In my humble opinion (IMHO), I don't even know the half of it yet because every time I pull on a little thread like the above, I get as many new questions as I get answers.
Homer is right. Post everything to the net. I can't go it alone. You can't go it alone. Even Ron (numero uno super researcher) couldn't go it alone. Just look at how he ended up when he tried to be the only source.
We (and this includes the Church of Scientology itself even though they haven't cognited yet) are not in the position of auto manufacturers in cut throat competition to overjump each other with slightly different improvements. We are in the position of alchemists struggling to figure out the true laws of chemistry and physics. In the absence of cross-fertilization, it will take centuries (if it is allowed to occur at all).

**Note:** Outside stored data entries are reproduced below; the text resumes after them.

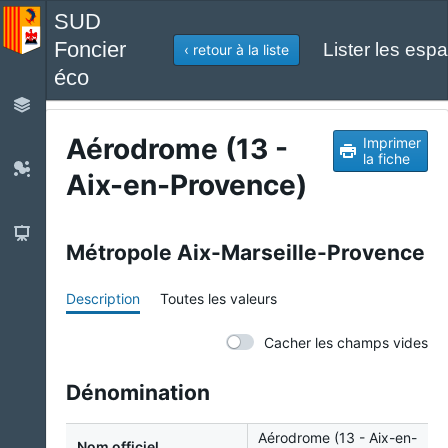
SUD
Foncier
Lister les espa
‹ retour à la liste
éco
Aérodrome (13 -
Imprimer
la fiche
Aix-en-Provence)
Métropole Aix-Marseille-Provence
Description
Toutes les valeurs
Cacher les champs vides
Dénomination
Aérodrome (13 - Aix-en-
Nom officiel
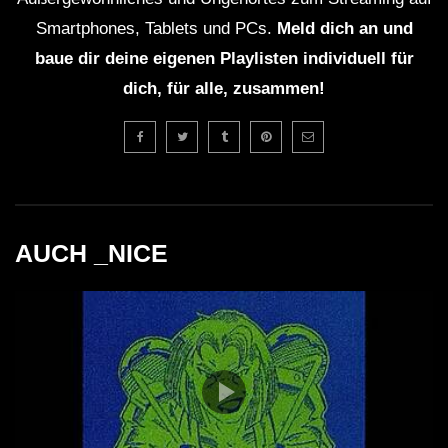
Smartphones, Tablets und PCs.
Meld dich an und
baue dir deine eigenen Playlisten individuell für
dich, für alle, zusammen!
AUCH _NICE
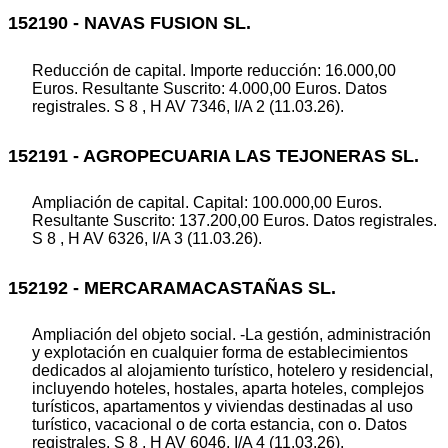
152190 - NAVAS FUSION SL.
Reducción de capital. Importe reducción: 16.000,00
Euros. Resultante Suscrito: 4.000,00 Euros. Datos
registrales. S 8 , H AV 7346, I/A 2 (11.03.26).
152191 - AGROPECUARIA LAS TEJONERAS SL.
Ampliación de capital. Capital: 100.000,00 Euros.
Resultante Suscrito: 137.200,00 Euros. Datos registrales.
S 8 , H AV 6326, I/A 3 (11.03.26).
152192 - MERCARAMACASTAÑAS SL.
Ampliación del objeto social. -La gestión, administración
y explotación en cualquier forma de establecimientos
dedicados al alojamiento turístico, hotelero y residencial,
incluyendo hoteles, hostales, aparta hoteles, complejos
turísticos, apartamentos y viviendas destinadas al uso
turístico, vacacional o de corta estancia, con o. Datos
registrales. S 8 , H AV 6046, I/A 4 (11.03.26).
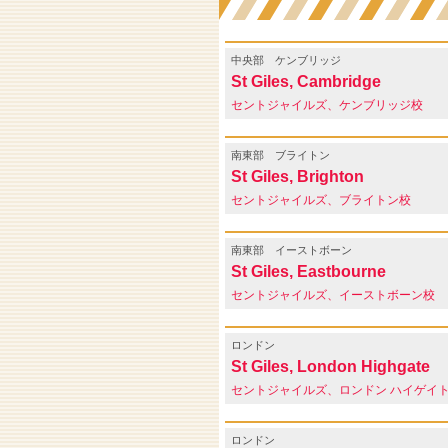
中央部
ケンブリッジ
St Giles, Cambridge
セントジャイルズ、ケンブリッジ校
南東部
ブライトン
St Giles, Brighton
セントジャイルズ、ブライトン校
南東部
イーストボーン
St Giles, Eastbourne
セントジャイルズ、イーストボーン校
ロンドン
St Giles, London Highgate
セントジャイルズ、ロンドン ハイゲイ
ロンドン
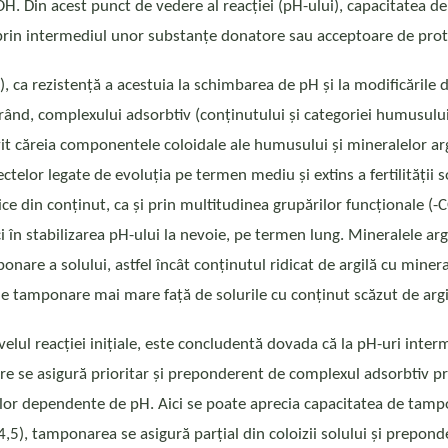
i OH. Din acest punct de vedere al reacției (pH-ului), capacitatea 
e, prin intermediul unor substanțe donatore sau acceptoare de prot
, ca rezistență a acestuia la schimbarea de pH și la modificările
ând, complexului adsorbtiv (conținutului și categoriei humusului 
t căreia componentele coloidale ale humusului și mineralelor argi
ctelor legate de evoluția pe termen mediu și extins a fertilității s
ice din conținut, ca și prin multitudinea grupărilor funcționale (-C
ci în stabilizarea pH-ului la nevoie, pe termen lung. Mineralele ar
nare a solului, astfel încât conținutul ridicat de argilă cu miner
 tamponare mai mare față de solurile cu conținut scăzut de argilă 
ul reacției inițiale, este concludentă dovada că la pH-uri interme
re se asigură prioritar și preponderent de complexul adsorbtiv pri
lor dependente de pH. Aici se poate aprecia capacitatea de tampo
4,5), tamponarea se asigură parțial din coloizii solului și prepond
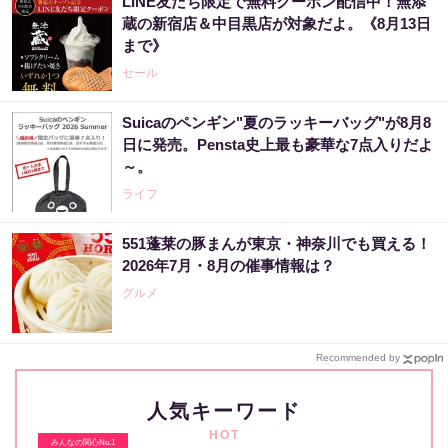
LINE友だち限定で無料クーポン配信中！無添
蔵の新宿店＆中目黒店が対象だよ。《8月13日
まで》
セール
Suicaのペンギン"夏のラッキーバッグ"が8月8
日に発売。Pensta史上最も豪華な7点入りだよ
～。
ライフ
551蓬莱の豚まんが東京・神奈川でも買える！
2026年7月・8月の催事情報は？
グルメ
Recommended by
人気キーワード
HOT
みんなの関心No.1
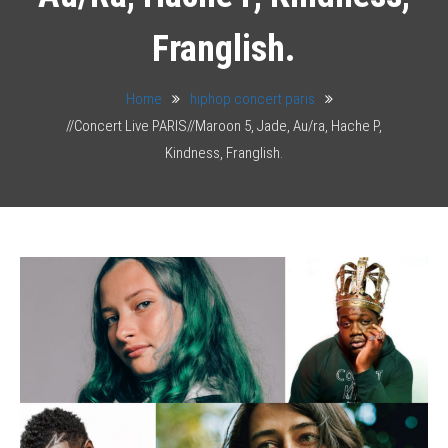
Franglish.
Home
hiphop concert paris
//Concert Live PARIS//Maroon 5, Jade, Au/ra, Hache P,
Kindness, Franglish.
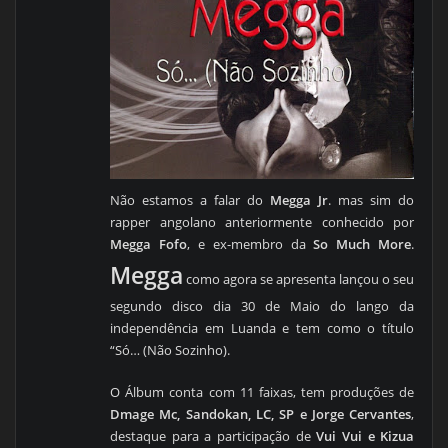
Não estamos a falar do
Megga Jr
. mas sim do
rapper angolano anteriormente conhecido por
Megga Fofo
, e ex-membro da
So Much More
.
Megga
como agora se apresenta lançou o seu
segundo disco dia 30 de Maio do lango da
independência em Luanda e tem como o título
“Só… (Não Sozinho).
O Álbum conta com 11 faixas, tem produções de
Dmage Mc, Sandokan, LC, SP e Jorge Cervantes
,
destaque para a participação de
Vui Vui e Kizua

Speeking of cross fertilization, I was pleasantly surprised to see that Ralph Hilton also took a stab at the Helatrobus implant. I only found about half of what I think is a series of about 256 goals (see Chapter 8 of Super Scio). He found about half of them also. There are a surprising number that are on both our lists and the other ones he found feel like they fit into the gaps in my platen for this thing. If enough people tackel this one, we might even wind up with a complete platen and who knows what benifits might result. It makes Ron's research into this monster seem posatively shallow.

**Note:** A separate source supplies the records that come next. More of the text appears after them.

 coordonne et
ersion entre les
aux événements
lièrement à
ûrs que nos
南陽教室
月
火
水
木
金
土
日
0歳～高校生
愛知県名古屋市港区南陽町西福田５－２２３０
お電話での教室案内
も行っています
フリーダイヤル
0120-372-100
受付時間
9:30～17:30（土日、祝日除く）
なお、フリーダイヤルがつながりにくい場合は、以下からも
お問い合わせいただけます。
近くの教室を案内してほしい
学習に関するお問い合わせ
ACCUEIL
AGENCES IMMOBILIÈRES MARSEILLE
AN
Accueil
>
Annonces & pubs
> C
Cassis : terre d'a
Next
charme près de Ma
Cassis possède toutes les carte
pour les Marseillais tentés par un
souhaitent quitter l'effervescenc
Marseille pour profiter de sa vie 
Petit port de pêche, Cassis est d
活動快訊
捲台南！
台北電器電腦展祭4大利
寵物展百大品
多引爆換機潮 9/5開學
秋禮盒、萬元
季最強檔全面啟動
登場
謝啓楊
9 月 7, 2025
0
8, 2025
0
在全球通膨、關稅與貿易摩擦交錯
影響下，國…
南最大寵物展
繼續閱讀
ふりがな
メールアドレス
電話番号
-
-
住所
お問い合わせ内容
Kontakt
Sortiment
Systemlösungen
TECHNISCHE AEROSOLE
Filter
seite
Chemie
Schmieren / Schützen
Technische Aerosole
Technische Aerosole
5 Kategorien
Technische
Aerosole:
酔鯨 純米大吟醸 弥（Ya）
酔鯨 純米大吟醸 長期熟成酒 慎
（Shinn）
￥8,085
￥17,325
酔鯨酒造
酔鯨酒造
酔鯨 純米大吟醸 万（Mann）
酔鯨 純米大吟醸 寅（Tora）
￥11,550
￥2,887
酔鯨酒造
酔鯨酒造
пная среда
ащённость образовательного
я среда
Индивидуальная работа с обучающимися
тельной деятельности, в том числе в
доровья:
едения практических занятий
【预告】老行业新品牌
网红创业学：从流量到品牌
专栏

Another useful piece was Homer's recent followup on my comment that initially the being only fell into traps of his own making and Homer's further conclusion (which I'm sure is correct) that early on, the first overts would always be failed attempts to commit an overt.
I have only recently started reading Homer's archives. When I first ran across them last year, I decided to finish the book (Super Scio) instead before launching off into a vast area of new ideas. I wanted to get all my own stuff written up and organized before I lost track completely. For me it was a major case action. Now I'm taking the next step.
By the way, I never said that you shouldn't run engrams on a Clear, I only warned about R3R. I had a lot of dianetics after clear. Some of it went very well (especially a dianetic assist), but a lot of it was trouble. The biggest problems were health form and drug rundown style somatic chains and (worst of all) putting in quad flows. Those kinds of incidents ran well on simple recall processes or self-analysis (lots and lots of engrams ran out very nicely on getting self-analysis audited on me in the HGC after clear as part of an advance program). When you run this kind of stuff with Dianetics, you often remember the incident in detail on the locate step of R3R and are ready to go earlier and then the auditor insists that you mock it all up again to run, and that gets you into trouble. Then it doesn't "errase" (because it was already gone and has been put back) so you try to go earlier on a null chain and pickup some BT's picture because there's nothing else there to find. Eventually you wind up with more pictures than when you started and it's all borrowed bank.
Incident running of some sort is definitely needed. The real question is what's safe and what works. I could even see using R3R on something heavy enough to require repetative passes. Furthermore, full confront of the force in pictures (the Dianetic Clear state) makes engrams into trivial incidents but does not do so for secondaries (that would require a willingness to lose anything, and clears do not usually have that). As you can see from the above, I consider that secondaries go much earlier on the track.
Since I don't know exactly what Robert is doing, I can't comment either way. If the PCs are making gains, and they're still happy a few days later (rather than scratching their heads about the whole thing), then its probably fine.